ŠKODA raised the curtain from their new SUPERB flagship back in early October and are now adding further momentum with the arrival of their first plug-in hybrid called the SUPERB iV. At a glance the iV may seem indistinguishable from any other new SUPERB; however, the SUPERB iV conceals an electric motor with a power output of 85 kW (115 bhp), capable of travelling up to 62 km on pure electric power as confirmed in the WLTP test cycle. In E-mode, the SUPERB iV becomes a zero-emission vehicle – perfect for short daily commutes. The SUPERB iV’s also possesses a 1.4 TSI petrol engine, delivering 115 kW (156 bhp). Combined, the new hybrid drive system boasts up to 930 km of range without refuelling. Apart from some subtle exterior changes, the main differences to the SUPERB iV are technological. The SUPERB iV, like all hybrid arrangements, has two power sources. When both power units are working simultaneously, the SUPERB iV has a combined power output of 160 kW (218 bhp).
The electric motor acts as an additional boost, providing dynamic driving performance and a 0 to 100 km/h acceleration time of just 7.7 seconds. Driving Mode Select is another innovation fitted to the SUPERB iV as standard and permits the driver to alter the vehicles driving characteristics and comfort settings by varying the steering, transmission and Dynamic Chassis Control (DCC). In addition to Sport mode, drivers can also select E-mode and Hybrid mode. In E-mode, the SUPERB iV is powered entirely by the electric motor. It can travel almost silently and accelerate from 0 to 60 km/h in 5.0 seconds. For safety, an E-noise sound generator creates a unique sound to alert pedestrians and cyclists. In Hybrid mode, both power units work together, and their interplay is automatically controlled electronically. This delivers combined consumption of 1.5 l of petrol per 100 km and 14.0 to 14.5 kWh per 100 km, which corresponds to CO2 emissions of 33 to 35 g/km. Annual road tax is €170.

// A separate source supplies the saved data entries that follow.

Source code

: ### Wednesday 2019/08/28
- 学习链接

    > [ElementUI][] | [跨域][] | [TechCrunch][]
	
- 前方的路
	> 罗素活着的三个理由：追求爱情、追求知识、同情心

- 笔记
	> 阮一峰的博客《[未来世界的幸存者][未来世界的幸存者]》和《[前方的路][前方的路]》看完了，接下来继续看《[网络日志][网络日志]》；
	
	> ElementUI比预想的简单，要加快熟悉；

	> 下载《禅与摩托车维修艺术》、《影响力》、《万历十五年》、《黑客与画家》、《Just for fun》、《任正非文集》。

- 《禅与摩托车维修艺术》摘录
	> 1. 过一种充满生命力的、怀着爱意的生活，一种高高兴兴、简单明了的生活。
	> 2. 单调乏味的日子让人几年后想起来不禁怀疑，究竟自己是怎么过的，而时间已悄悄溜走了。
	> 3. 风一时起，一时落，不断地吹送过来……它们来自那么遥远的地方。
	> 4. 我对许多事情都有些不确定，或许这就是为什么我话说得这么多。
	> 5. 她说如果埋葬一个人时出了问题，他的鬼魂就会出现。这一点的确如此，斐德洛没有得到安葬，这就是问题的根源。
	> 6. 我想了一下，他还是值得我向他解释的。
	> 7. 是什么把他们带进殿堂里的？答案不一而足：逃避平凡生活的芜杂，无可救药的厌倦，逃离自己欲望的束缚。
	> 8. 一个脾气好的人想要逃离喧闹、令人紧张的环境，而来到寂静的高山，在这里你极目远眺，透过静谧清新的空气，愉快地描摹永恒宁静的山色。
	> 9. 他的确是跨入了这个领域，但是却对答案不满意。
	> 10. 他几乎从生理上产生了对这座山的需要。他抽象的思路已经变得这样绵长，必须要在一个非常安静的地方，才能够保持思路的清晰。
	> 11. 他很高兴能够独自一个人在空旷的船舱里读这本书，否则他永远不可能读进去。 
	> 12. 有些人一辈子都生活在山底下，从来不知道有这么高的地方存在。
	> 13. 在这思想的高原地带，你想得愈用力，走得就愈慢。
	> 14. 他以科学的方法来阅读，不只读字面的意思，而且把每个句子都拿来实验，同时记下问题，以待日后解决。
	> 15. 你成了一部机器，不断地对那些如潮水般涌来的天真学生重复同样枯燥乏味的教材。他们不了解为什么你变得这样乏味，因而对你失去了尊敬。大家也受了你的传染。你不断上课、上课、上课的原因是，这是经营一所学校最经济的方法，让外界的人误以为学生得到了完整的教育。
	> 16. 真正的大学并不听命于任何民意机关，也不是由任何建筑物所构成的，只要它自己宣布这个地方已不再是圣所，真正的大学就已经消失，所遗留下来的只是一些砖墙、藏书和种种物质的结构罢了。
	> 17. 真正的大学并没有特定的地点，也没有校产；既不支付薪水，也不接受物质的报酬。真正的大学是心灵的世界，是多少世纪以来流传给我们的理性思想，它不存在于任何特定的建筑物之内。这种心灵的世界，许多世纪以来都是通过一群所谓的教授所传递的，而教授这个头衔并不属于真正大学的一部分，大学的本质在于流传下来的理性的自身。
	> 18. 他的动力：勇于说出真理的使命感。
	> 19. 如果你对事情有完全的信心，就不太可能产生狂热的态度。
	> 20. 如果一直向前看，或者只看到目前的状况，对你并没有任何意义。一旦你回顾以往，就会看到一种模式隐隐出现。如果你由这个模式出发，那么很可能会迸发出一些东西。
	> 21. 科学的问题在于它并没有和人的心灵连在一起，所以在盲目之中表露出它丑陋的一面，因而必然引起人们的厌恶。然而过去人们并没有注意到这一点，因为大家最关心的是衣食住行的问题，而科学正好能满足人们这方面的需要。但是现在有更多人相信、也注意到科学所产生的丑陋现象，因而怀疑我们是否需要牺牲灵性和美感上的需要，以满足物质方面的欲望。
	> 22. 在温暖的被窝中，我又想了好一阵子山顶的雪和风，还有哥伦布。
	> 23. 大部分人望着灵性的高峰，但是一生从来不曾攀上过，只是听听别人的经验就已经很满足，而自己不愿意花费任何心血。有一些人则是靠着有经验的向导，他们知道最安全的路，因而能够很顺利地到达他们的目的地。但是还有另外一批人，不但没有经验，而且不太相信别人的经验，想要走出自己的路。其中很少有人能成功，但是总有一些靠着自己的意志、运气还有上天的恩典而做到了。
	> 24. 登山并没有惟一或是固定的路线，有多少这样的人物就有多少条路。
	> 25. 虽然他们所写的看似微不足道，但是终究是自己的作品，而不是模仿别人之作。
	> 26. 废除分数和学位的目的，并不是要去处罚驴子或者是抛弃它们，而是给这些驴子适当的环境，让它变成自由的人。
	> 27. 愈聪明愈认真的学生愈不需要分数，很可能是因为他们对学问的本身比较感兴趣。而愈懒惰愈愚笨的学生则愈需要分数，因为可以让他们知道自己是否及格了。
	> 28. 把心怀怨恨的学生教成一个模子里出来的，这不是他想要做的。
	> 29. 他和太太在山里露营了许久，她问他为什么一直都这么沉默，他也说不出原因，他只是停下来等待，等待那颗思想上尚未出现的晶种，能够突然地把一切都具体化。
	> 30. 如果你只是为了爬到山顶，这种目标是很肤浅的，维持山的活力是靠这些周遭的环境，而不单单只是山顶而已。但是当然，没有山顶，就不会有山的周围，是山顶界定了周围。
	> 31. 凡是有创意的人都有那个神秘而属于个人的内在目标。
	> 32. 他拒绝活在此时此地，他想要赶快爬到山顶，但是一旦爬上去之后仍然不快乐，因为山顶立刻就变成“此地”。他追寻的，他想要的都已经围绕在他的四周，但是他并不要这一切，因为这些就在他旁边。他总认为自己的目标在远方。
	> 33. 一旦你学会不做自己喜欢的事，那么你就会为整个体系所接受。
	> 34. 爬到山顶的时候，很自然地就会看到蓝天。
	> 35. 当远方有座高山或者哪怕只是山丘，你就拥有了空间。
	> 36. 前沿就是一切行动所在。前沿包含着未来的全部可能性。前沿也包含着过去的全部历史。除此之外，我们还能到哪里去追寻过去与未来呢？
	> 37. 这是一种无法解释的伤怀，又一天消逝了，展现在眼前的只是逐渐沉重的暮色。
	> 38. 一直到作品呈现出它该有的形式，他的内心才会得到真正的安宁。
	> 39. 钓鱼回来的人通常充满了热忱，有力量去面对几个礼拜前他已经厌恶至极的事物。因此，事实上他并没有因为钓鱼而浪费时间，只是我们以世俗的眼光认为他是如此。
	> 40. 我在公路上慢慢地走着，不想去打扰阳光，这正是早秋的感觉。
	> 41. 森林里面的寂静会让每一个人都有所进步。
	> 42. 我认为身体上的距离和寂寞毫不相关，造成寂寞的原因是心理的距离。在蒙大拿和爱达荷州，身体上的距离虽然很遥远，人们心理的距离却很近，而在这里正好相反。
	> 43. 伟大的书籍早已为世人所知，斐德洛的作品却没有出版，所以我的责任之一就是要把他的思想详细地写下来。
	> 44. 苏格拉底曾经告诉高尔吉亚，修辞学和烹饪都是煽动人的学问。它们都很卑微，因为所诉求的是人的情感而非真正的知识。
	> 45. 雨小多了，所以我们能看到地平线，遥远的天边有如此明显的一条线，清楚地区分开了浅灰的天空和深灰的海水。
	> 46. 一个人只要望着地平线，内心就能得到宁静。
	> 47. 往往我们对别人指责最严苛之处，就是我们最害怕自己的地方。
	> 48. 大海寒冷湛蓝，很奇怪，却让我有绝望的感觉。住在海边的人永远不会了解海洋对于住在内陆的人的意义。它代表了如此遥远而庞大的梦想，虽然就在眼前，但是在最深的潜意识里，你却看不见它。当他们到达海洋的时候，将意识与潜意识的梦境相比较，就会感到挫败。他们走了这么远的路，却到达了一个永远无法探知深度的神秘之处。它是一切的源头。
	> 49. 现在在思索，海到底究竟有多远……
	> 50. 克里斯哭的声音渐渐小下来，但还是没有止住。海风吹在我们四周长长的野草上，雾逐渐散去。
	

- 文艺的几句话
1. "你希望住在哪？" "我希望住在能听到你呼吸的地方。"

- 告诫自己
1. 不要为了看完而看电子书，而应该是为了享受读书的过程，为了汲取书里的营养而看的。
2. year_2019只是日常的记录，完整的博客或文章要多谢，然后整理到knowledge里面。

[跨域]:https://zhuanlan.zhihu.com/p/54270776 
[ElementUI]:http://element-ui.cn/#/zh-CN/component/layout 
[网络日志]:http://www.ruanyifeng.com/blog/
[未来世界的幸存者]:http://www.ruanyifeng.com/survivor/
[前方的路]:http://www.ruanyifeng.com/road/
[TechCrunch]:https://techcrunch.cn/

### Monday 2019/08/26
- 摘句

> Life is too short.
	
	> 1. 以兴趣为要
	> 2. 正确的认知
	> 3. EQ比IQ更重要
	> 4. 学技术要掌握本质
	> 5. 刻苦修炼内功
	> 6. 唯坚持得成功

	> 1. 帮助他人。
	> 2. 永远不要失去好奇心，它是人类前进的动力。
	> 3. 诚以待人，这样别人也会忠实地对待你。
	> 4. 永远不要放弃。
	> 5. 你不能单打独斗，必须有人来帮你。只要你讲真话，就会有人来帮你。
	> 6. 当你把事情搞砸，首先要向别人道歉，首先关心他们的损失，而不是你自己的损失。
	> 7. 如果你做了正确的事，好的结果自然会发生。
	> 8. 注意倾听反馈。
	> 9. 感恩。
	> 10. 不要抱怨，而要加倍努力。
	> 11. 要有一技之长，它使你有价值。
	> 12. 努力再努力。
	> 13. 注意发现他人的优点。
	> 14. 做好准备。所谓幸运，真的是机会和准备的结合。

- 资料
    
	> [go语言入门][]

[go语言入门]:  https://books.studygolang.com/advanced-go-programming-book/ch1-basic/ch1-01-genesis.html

A lithium-ion battery is built into the chassis floor in front of the rear axle of the SUPERB iV. It stores the power required for electric drive and also powers the Climatronic air-conditioning system and heating, that can be programmed remotely using the ŠKODA Connect mobile app. The SUPERB iV can be charged in four different ways. It can be fully charged in about three and a half hours using the Mode 3 charging cable and a wall box with a charging output of 3.6 kW. Using the Mode 2 cable together with a standard household three pin plug socket, it is possible to charge the battery in approximately five hours.

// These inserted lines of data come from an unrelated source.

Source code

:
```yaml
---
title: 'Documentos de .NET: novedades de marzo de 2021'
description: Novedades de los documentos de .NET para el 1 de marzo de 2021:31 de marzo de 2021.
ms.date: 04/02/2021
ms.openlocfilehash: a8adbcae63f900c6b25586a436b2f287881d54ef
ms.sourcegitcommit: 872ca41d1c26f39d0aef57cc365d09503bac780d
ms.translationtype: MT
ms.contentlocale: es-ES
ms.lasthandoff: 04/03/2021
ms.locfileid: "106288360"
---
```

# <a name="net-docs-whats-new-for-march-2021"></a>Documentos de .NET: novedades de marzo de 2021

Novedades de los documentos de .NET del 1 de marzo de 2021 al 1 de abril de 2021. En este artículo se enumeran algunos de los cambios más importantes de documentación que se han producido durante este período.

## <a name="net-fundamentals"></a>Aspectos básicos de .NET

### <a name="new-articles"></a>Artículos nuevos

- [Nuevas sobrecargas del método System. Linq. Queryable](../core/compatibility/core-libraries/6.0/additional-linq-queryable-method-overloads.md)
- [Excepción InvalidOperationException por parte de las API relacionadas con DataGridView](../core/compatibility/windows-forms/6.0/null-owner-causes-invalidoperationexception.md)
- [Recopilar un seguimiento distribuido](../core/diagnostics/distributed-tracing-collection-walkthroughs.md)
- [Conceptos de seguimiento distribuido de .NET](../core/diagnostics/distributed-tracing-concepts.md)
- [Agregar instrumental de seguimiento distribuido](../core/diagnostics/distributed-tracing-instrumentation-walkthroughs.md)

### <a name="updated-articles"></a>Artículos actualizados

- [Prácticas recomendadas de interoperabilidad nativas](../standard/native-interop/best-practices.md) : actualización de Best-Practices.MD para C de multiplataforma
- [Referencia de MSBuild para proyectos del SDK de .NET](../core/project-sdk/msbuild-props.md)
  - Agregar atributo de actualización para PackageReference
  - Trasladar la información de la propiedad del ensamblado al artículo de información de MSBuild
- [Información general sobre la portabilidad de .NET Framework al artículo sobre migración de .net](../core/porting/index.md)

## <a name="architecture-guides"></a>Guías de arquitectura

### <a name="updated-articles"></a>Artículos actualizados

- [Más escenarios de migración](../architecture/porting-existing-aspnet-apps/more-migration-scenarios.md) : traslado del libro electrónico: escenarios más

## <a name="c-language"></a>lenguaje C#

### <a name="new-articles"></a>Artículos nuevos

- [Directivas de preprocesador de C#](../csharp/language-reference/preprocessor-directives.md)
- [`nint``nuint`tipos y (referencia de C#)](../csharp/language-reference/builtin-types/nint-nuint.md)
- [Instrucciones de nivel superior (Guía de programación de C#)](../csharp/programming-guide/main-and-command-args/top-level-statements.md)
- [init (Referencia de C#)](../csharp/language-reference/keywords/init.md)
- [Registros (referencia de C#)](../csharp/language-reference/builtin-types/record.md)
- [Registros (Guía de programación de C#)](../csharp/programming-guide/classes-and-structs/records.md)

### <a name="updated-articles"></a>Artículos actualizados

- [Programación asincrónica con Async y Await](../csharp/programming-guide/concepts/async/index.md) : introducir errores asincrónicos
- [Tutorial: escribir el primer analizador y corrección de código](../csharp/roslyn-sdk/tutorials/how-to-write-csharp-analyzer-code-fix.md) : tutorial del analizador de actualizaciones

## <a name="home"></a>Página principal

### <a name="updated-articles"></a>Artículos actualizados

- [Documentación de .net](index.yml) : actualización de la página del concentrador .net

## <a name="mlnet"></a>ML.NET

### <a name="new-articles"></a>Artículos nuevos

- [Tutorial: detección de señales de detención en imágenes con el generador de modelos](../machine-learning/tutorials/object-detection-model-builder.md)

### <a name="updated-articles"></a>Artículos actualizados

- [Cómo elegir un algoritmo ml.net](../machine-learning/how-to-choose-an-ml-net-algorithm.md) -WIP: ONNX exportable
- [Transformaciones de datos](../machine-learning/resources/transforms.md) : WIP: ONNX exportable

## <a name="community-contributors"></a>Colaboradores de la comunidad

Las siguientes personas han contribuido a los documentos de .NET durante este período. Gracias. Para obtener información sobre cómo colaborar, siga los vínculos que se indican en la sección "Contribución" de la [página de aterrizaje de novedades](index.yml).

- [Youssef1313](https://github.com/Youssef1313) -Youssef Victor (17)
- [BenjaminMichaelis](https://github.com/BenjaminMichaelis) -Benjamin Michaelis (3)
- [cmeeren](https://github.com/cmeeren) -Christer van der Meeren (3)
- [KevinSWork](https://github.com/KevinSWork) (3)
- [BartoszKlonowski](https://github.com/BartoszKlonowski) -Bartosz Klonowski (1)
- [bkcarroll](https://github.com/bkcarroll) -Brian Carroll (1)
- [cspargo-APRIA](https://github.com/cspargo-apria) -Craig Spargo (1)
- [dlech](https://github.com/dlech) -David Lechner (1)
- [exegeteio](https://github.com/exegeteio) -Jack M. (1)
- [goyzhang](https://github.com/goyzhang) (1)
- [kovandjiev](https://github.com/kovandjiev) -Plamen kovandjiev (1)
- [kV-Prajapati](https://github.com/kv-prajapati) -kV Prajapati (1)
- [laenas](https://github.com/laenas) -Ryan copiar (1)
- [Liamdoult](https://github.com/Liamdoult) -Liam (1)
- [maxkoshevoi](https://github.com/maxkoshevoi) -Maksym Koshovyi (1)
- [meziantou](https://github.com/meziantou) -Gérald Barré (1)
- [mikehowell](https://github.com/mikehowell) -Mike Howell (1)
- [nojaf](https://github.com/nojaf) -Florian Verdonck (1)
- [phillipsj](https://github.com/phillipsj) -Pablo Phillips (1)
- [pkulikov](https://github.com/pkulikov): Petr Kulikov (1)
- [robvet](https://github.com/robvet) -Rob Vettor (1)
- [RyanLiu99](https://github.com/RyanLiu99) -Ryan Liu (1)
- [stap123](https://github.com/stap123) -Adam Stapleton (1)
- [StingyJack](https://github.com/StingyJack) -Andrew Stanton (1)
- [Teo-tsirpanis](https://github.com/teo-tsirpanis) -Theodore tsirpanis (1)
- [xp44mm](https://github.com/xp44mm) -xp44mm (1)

While in motion, the SUPERB iV can charge its battery or maintain the battery level using regenerative braking and also power from the petrol engine. The SUPERB iV is offered in Liftback (saloon) and Combi (estate) across four specification levels Ambition, Style, SportLine and L&K. Compared to the standard SUPERB, the iV is supplied with Dynamic Chassis Control (DCC), as well as the most modern MIB infotainment systems coupled to digital dashboard displays. Prices start from €41,850 (excluding delivery charges and inclusive of government grants). The popularity of hybrid and plug-in hybrid vehicles is evident with sales doubling in Ireland in the past two years to a forecasted 11,550 vehicles in 2019.Commenting, John Donegan, Brand Director, ŠKODA Ireland “ŠKODA’s electric journey starts today with the SUPERB iV. The SUPERB iV offers the best of both worlds. The ability to plug-in and charge at home or work, means commuters in Naas, Drogheda, Navan or Greystones travelling to Dublin daily have the potential to commute, powered entirely by electricity. Plug-in hybrid vehicles offer significant advantages over so-called “self-charging hybrids” including significantly lower CO2 emissions and superior fuel economy.”
ŠKODA Ireland has advised customers to place their orders early to avoid disappointment as availability will be limited to 250 units next year.